# Where to find Sam Adams Triple Bock?



## dstaccone (Oct 19, 2006)

I have seen some threads with the Triple Bock. It looks interesting, I was wondering where it can be found to buy and how much it normally runs. I tried looking at the beer distributors but they had never heard of it. Is it even available in Pennsylvania? Thanks for any help.


----------



## dunng (Jul 14, 2006)

Not sure about your area, but I still have a few bottles that I picked up for $4.50 each... Shoot me a PM if interested. :ss


----------



## ResIpsa (Mar 8, 2006)

I usually can find it in my refrigerator,


----------



## cigar_joel (May 16, 2006)

dstaccone said:


> I have seen some threads with the Triple Bock. It looks interesting, I was wondering where it can be found to buy and how much it normally runs. I tried looking at the beer distributors but they had never heard of it. Is it even available in Pennsylvania? Thanks for any help.

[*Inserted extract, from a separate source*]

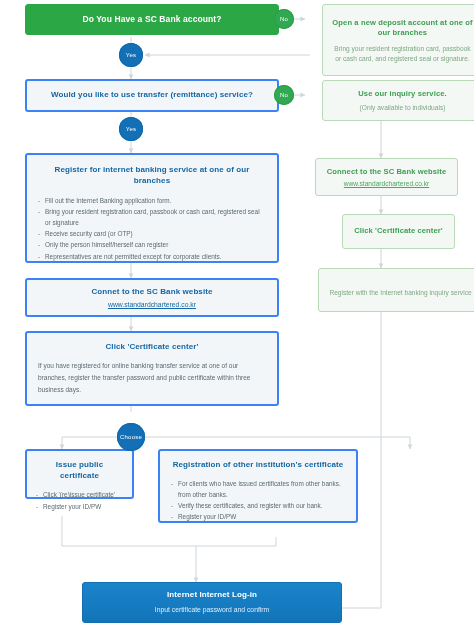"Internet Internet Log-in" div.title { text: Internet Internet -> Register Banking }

Well there is about half a bottle in my gut right now. Other than that, i would check some local alcohol stores. It runs about 3-6 bucks a bottle. If i run into some more, i will pick some up for you!!!

Joel


----------



## dstaccone (Oct 19, 2006)

ResIpsa said:


> I usually can find it in my refrigerator,


That's convenient:r


----------



## randommcsmokesalot (Dec 27, 2008)

ResIpsa said:


> I usually can find it in my refrigerator,


Should these be stored in a cool place or warm place? I read it should be served room temperature


----------